Case ID: nj-misc_6/html/0024-01.html
Source: Caselaw Access Project
Author: {"author": "Per Curiam.", "license": "Public Domain", "url": "https://static.case.law/"}
Date Created: 2024-08-24T03:29:51.129683

ESTHER BRICE, ADMINISTRATRIX, ETC., v. EASTERN NEW JERSEY POWER COMPANY.
    Decided January 10, 1928.
    Before Gummere, Chief Justice, and Justices Black and Lloyd.
    For the rule, Charles E. Cook.
    
    
      Contra, Ward Kremer.
    
   Per Curiam.

This is a suit brought under the Death act. The trial resulted in a verdict in favor of the plaintiff, and the present rule was allowed to test the validity of that verdict.
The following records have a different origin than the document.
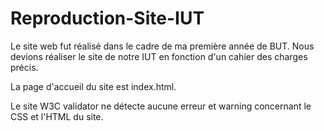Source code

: # Reproduction-Site-IUT

Le site web fut réalisé dans le cadre de ma première année de BUT. Nous devions réaliser le site de notre IUT en fonction d'un cahier des charges précis.

La page d'accueil du site est index.html.

Le site W3C validator ne détecte aucune erreur et warning concernant le CSS et l'HTML du site.
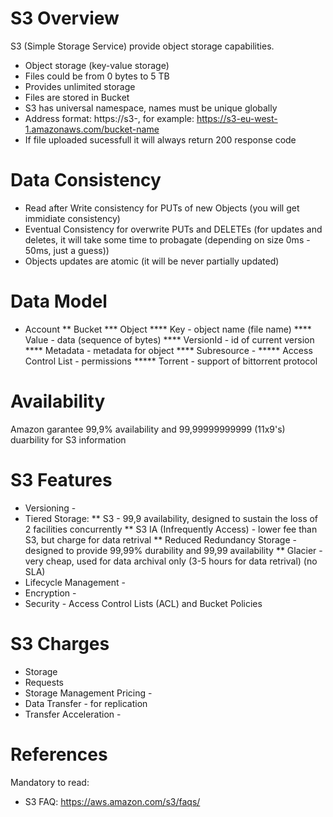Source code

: # S3 Overview

S3 (Simple Storage Service) provide object storage capabilities.

* Object storage (key-value storage)
* Files could be from 0 bytes to 5 TB
* Provides unlimited storage
* Files are stored in Bucket
* S3 has universal namespace, names must be unique globally
* Address format: https://s3-<region>, for example: https://s3-eu-west-1.amazonaws.com/bucket-name
* If file uploaded sucessfull it will always return 200 response code

# Data Consistency

* Read after Write consistency for PUTs of new Objects (you will get immidiate consistency)
* Eventual Consistency for overwrite PUTs and DELETEs (for updates and deletes, it will take some time to probagate (depending on size 0ms - 50ms, just a guess))
* Objects updates are atomic (it will be never partially updated)

# Data Model

* Account
** Bucket
*** Object
**** Key - object name (file name)
**** Value - data (sequence of bytes)
**** VersionId - id of current version
**** Metadata - metadata for object
**** Subresource - 
***** Access Control List - permissions
***** Torrent - support of bittorrent protocol

# Availability

Amazon garantee 99,9% availability and 99,99999999999 (11x9's) duarbility for S3 information

# S3 Features

* Versioning - 
* Tiered Storage: 
** S3 - 99,9 availability, designed to sustain the loss of 2 facilities concurrently
** S3 IA (Infrequently Access) - lower fee than S3, but charge for data retrival
** Reduced Redundancy Storage - designed to provide 99,99% durability and 99,99 availability
** Glacier - very cheap, used for data archival only (3-5 hours for data retrival) (no SLA)
* Lifecycle Management - 
* Encryption - 
* Security - Access Control Lists (ACL) and Bucket Policies

# S3 Charges

* Storage
* Requests
* Storage Management Pricing - 
* Data Transfer - for replication
* Transfer Acceleration - 

# References

Mandatory to read:
* S3 FAQ: https://aws.amazon.com/s3/faqs/
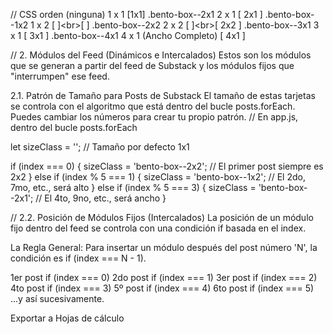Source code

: // CSS orden
(ninguna)	1 x 1	[1x1]
.bento-box--2x1	2 x 1	[ 2x1 ]
.bento-box--1x2	1 x 2	[ ]&lt;br>[ ]
.bento-box--2x2	2 x 2	[ ]&lt;br>[ 2x2 ]
.bento-box--3x1	3 x 1	[ 3x1 ]
.bento-box--4x1	4 x 1 (Ancho Completo)	[ 4x1 ]

// 2. Módulos del Feed (Dinámicos e Intercalados)
Estos son los módulos que se generan a partir del feed de Substack y los módulos fijos que "interrumpen" ese feed.

2.1. Patrón de Tamaño para Posts de Substack
El tamaño de estas tarjetas se controla con el algoritmo que está dentro del bucle posts.forEach. Puedes cambiar los números para crear tu propio patrón.
// En app.js, dentro del bucle posts.forEach

let sizeClass = ''; // Tamaño por defecto 1x1

if (index === 0) {
    sizeClass = 'bento-box--2x2'; // El primer post siempre es 2x2
} else if (index % 5 === 1) {
    sizeClass = 'bento-box--1x2'; // El 2do, 7mo, etc., será alto
} else if (index % 5 === 3) {
    sizeClass = 'bento-box--2x1'; // El 4to, 9no, etc., será ancho
}

// 2.2. Posición de Módulos Fijos (Intercalados)
La posición de un módulo fijo dentro del feed se controla con una condición if basada en el index.

La Regla General: Para insertar un módulo después del post número 'N', la condición es if (index === N - 1).

1er post	if (index === 0)
2do post	if (index === 1)
3er post	if (index === 2)
4to post	if (index === 3)
5º post	if (index === 4)
6to post	if (index === 5)
...y así sucesivamente.	

Exportar a Hojas de cálculo
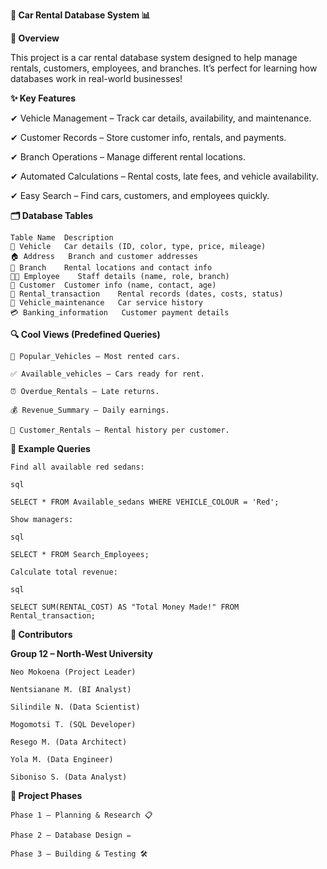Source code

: **🚗 Car Rental Database System 📊**

**🌟 Overview**

This project is a car rental database system designed to help manage rentals, customers, employees, and branches. It’s perfect for learning how databases work in real-world businesses!


**✨ Key Features**

✔ Vehicle Management – Track car details, availability, and maintenance.

✔ Customer Records – Store customer info, rentals, and payments.

✔ Branch Operations – Manage different rental locations.

✔ Automated Calculations – Rental costs, late fees, and vehicle availability.

✔ Easy Search – Find cars, customers, and employees quickly.



**🗂 Database Tables**


    Table Name	Description
    🚗 Vehicle	Car details (ID, color, type, price, mileage)
    🏠 Address	Branch and customer addresses
    🏢 Branch	Rental locations and contact info
    👨‍💼 Employee	Staff details (name, role, branch)
    👥 Customer	Customer info (name, contact, age)
    📝 Rental_transaction	Rental records (dates, costs, status)
    🔧 Vehicle_maintenance	Car service history
    💳 Banking_information	Customer payment details



**🔍 Cool Views (Predefined Queries)**

    🚗 Popular_Vehicles – Most rented cars.
    
    ✅ Available_vehicles – Cars ready for rent.
    
    ⏰ Overdue_Rentals – Late returns.
    
    💰 Revenue_Summary – Daily earnings.
    
    👤 Customer_Rentals – Rental history per customer.


**📝 Example Queries**

    Find all available red sedans:
    
    sql
    
    SELECT * FROM Available_sedans WHERE VEHICLE_COLOUR = 'Red';
    
    Show managers:
    
    sql
    
    SELECT * FROM Search_Employees;
    
    Calculate total revenue:
    
    sql
    
    SELECT SUM(RENTAL_COST) AS "Total Money Made!" FROM Rental_transaction;

**👥 Contributors**

  **Group 12 – North-West University**
    
    Neo Mokoena (Project Leader)
    
    Nentsianane M. (BI Analyst)
    
    Silindile N. (Data Scientist)
    
    Mogomotsi T. (SQL Developer)
    
    Resego M. (Data Architect)
    
    Yola M. (Data Engineer)
    
    Siboniso S. (Data Analyst)

**📌 Project Phases**

    Phase 1 – Planning & Research 📋
    
    Phase 2 – Database Design ✏️
    
    Phase 3 – Building & Testing 🛠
Prank Brice, the deceased, was in the employ of the borough of Belmar, his work being the keeping in order of the borough’s fire alarm system. On August 15th, 1923, there had been an unusually severe storm in Belmar, which resulted in the impairment of the fire alarm system. Brice was ordered to investigate and make the necessary repairs. At the corner of Tenth avenue and A street, which he reached some time in the afternoon, he found that the fire alarm wire had broken from the pole on which it was carried. This pole belonged to the Atlantic Coast Electric Company, which was subsequently consolidated into the present defendant. On it were not only the fire alarm wire of the borough, but also a telephone wire and the wire of the electric light company. The latter wire never carried any voltage during the daytime, and this apparently was known to Brice. The other two wires did not carry a dangerous current at any time. Brice climbed the pole, carrying one end of the broken wire with him, his purpose being to splice it. After fastening himself in position to do the work, he attempted to draw this broken wire tight, with the result that he received an electric current through it of sufficient voltage to cause his death almost immediately. The proofs showed that a block or more away from the pole where the accident occurred the wire of the electric light company and the fire alarm wire crossed one another, the electric light wire being some six or eight inches above the other. The proofs also showed that these wires had gradually sagged, the upper wire more than the other, so that they came in contact sometimes, with the result that the insulation of the electric light wire was worn off at this point. The proofs justify the conclusion that the accident occurred by the pulling taut of the fire alarm wire, causing it thereby to come in contact with the sagging electric light wire a block away. It appears that Brice, when he was attempting to make this repair, did not have gloves on his hands, which would protect him against electric shock.

The present rule to show cause was allowed to review a verdict had at a second trial. On the first trial this court set aside the verdict then rendered in favor of the plaintiff, upon the ground that the proofs then submitted demonstrated'' that he was guilty of contributory negligence in failing to have gloves on, knowing, as he did, the danger which would result in his coming in contact with a live electric wire. The verdict at the second trial, however, also absolved the deceased from contributory negligence, and usually a second verdict will ,be accepted as settling this question. Brown v. Paterson Parchment Paper Co., 69 N. J. L. 474. But, aside from this general rule, our examination of the proofs fails to convince us that the finding of the jury as to the negligence of the decedent was in disregard of the weight of the evidence. He knew that under normal conditions there would be no current in the electric light wire. So far as the proofs show, he had no knowledge of the condition of the wires a block away from the pole upon which he was working, or that the electric light company had installed its wire at that point so near to the fire alarm wire as to constitute a menace if the latter wire was tightened. In this situation, the question to be determined by the jury was whether a reasonably prudent man under such circumstances would assume that it would be safe for him to splice the fire alarm wire without protecting himself with gloves, and we cannot say that its solution of this question was plainly erroneous.

The conclusion reached by us is that the rule to show cause should be discharged.